Segment Start: RECORD SET
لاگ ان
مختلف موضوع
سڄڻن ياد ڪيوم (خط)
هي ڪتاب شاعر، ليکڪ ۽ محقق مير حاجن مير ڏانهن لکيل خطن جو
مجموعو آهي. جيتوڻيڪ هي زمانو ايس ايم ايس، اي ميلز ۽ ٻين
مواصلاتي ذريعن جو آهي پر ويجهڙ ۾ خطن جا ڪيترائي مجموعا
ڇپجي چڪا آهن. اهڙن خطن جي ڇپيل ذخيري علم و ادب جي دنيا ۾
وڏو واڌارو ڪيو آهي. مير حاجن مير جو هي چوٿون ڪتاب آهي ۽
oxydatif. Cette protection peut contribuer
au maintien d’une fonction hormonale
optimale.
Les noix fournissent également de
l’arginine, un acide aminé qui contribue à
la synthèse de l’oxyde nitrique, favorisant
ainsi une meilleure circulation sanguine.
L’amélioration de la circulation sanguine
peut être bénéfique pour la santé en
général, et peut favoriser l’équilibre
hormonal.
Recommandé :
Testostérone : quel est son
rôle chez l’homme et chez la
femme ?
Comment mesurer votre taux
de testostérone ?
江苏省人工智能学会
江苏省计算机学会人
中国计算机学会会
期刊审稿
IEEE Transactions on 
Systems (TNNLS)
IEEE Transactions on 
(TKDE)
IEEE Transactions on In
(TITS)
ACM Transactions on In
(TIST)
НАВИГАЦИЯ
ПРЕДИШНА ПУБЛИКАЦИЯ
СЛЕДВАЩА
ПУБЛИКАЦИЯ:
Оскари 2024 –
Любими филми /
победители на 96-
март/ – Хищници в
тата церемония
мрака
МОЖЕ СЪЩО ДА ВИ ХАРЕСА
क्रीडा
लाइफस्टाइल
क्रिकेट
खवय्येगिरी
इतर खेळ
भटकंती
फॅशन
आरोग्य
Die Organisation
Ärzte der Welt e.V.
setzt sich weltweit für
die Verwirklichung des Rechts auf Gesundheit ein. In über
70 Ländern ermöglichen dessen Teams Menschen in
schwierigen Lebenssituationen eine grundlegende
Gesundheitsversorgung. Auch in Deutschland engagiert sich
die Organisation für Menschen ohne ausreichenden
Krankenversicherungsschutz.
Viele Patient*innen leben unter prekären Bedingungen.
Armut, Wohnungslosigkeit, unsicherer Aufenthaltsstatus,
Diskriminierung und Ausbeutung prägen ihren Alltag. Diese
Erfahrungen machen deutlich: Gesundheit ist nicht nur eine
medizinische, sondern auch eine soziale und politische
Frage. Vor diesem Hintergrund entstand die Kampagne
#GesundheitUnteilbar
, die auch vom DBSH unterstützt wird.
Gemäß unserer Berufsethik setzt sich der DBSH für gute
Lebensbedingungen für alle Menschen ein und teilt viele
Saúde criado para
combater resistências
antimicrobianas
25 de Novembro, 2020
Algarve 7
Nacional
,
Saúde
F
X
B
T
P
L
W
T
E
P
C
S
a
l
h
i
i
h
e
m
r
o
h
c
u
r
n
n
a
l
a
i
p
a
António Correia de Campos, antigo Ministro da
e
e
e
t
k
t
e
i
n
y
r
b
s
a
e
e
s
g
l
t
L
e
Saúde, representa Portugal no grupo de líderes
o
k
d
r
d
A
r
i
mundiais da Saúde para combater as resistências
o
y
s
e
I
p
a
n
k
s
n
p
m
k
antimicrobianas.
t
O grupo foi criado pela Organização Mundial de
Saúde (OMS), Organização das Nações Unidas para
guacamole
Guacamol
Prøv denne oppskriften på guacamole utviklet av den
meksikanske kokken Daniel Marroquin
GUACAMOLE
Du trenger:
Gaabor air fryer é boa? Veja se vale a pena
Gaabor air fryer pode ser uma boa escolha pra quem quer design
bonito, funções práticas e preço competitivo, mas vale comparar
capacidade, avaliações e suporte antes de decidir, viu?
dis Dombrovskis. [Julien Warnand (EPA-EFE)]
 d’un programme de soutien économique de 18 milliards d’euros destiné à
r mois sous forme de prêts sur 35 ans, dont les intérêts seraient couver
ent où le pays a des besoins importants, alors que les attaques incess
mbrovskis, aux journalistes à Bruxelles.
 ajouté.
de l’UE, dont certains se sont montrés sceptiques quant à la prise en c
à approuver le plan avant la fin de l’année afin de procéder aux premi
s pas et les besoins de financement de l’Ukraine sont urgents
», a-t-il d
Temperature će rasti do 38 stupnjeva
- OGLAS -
Segment End: RECORD SET
Lines that contain "fryer" are to be copied from the records above.

Gaabor air fryer é boa? Veja se vale a pena
Gaabor air fryer pode ser uma boa escolha pra quem quer design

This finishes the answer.